Document extract –
South Korea is once again promising to reset its regulatory framework for startups—this time to “zero.” President Lee Jae-myung’s latest directive to rebuild entrepreneurship rules from the ground up signals a national push to transition into a startup-centered economy. But for founders and investors, the question remains: can a true startup nation be built without confronting the entrenched systems that have long defined Korea’s innovation limits?
President Lee Orders ‘Zero-Base’ Overhaul of Startup Regulations
During a Cabinet meeting on February 3, President Lee Jae-myung called for a complete reexamination of Korea’s startup regulations, saying:
“We must lower the threshold for entrepreneurship so that anyone with an idea can start a business, and we must back this with bold institutional reforms and funding support.”
The directive follows growing concern over structural job losses in the age of artificial intelligence. Lee’s administration sees entrepreneurship as both an economic and societal response—encouraging citizens to build new businesses amid labor automation and market transformation.
The President’s remarks have been met with cautious optimism across the venture and startup community, which hopes that this time, Korea’s reform pledges will move beyond political rhetoric and deliver structural change.
A History of Regulatory Reform Fatigue
For decades, each Korean administration has pledged to “free innovation” through deregulation, yet founders say those efforts rarely survive beyond the policy announcement phase.
The regulatory sandbox system, once promoted as a symbol of innovation, has faced mounting criticism for being too temporary and bureaucratic. Delayed approvals, short exemption periods, and conditional reviews have left many startups struggling to scale beyond the pilot stage. Not to mention the lack of protection and guaranteed path beyond experimental phase once these sandboxes proved a success.

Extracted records
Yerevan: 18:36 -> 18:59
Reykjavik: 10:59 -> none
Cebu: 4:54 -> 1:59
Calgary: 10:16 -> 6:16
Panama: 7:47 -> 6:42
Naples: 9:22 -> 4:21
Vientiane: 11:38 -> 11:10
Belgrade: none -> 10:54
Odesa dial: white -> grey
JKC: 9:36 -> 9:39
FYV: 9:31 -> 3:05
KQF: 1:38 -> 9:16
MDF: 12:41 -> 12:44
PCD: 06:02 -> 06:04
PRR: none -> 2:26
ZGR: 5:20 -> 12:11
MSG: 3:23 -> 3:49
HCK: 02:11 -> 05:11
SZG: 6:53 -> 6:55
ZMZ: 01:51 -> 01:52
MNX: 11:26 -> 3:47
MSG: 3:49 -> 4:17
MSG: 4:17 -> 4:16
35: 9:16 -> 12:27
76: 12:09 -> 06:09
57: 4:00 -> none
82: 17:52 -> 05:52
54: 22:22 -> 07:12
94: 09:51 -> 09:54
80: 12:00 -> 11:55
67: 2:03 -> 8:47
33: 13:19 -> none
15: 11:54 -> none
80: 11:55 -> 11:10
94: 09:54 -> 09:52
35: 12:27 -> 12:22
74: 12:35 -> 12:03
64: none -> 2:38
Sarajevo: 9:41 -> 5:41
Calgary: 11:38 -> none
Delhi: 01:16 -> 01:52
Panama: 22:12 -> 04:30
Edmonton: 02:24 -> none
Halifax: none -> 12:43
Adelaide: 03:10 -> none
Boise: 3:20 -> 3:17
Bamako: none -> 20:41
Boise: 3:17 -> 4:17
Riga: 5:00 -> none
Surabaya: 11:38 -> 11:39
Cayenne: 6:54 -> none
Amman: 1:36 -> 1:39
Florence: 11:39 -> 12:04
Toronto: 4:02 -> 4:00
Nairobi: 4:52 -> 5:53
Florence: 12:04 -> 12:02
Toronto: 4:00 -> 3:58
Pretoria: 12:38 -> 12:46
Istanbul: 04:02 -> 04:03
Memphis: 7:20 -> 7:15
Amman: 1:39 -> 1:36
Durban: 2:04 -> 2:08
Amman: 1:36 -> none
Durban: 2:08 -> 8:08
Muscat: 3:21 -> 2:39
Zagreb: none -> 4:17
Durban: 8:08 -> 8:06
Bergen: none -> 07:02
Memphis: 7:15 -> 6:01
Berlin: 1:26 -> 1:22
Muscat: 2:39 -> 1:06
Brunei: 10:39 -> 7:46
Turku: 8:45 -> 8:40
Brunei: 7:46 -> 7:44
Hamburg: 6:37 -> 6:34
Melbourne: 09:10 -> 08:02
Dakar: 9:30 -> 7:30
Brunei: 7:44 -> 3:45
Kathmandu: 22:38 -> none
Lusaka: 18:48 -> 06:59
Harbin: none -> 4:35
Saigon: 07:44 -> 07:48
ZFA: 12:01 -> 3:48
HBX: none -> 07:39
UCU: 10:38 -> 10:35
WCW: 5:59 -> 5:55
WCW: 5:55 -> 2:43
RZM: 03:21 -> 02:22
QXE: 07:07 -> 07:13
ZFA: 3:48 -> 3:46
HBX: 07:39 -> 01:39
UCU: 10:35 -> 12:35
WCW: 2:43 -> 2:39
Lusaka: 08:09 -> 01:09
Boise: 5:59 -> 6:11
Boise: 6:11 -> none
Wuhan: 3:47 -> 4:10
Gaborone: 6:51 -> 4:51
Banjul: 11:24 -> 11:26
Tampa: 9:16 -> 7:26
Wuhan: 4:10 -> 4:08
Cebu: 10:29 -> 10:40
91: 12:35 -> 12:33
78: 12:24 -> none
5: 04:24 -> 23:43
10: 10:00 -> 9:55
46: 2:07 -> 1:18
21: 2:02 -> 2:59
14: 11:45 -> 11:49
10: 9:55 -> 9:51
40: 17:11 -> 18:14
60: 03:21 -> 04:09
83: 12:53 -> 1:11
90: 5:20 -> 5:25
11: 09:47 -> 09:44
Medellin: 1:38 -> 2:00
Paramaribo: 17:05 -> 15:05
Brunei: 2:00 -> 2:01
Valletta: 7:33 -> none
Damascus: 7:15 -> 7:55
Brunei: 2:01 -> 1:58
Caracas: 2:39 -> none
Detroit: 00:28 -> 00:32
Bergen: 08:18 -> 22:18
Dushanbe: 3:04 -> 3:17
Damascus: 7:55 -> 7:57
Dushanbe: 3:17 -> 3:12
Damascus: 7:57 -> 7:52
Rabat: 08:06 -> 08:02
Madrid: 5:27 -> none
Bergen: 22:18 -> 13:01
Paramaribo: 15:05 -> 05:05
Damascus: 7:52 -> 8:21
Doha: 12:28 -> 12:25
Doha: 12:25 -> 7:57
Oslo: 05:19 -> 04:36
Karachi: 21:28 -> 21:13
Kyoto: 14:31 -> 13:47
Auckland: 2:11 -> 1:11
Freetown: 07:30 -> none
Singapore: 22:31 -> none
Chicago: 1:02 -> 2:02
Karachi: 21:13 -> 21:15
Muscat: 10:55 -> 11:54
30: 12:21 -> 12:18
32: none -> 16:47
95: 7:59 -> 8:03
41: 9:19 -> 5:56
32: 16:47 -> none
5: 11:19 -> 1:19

Given instruction – Continue the article on South Korea's startup regulation reform from the point where it stops. These rows were taken from a separate source.

Task result –
According to a recent survey by the Korea Employers Federation (KEF), 64.3% of startups under seven years old said they faced business restrictions due to regulatory hurdles. The top pain points were entry and licensing barriers (49.7%) and labor restrictions such as the 52-hour workweek (49%).

This pattern of limited follow-through has eroded confidence in Korea’s policy execution. Founders describe a “cycle of declaration and disappointment,” where regulatory reform is announced as vision but implemented as procedure.
Startups Demand Sustainable Change
Industry voices stress that real reform must move beyond temporary exemptions toward permanent institutional redesign.
A senior startup association member noted:
“If zero-base regulation is to mean anything, it must produce tangible results—actual law amendments and lasting system reforms. Otherwise, it risks becoming another symbolic slogan.”
The Korea Startup Forum (KOSPO) and the Korea Venture Business Association (KOVA) have repeatedly called for a shift from positive to negative regulation—a model that allows all activities except those explicitly banned. They also advocate for the institutionalization of sandbox rules, ensuring continuous operational rights for verified innovators rather than time-limited permits.
Without such structural safeguards, industry leaders warn that new ventures will continue to face barriers once their business models collide with established sectors.
Why Zero-Base Regulation Matters Now
The timing of Lee’s initiative is critical. Korea’s innovation momentum has been shaken by a string of high-profile cases where policy failed to protect early innovators.
Mobility startup TADA, legal-tech platform LawTalk, STO sandbox Lucentblock, and telemedicine provider DoctorNow each became symbols of how vested interests can outmaneuver reform efforts.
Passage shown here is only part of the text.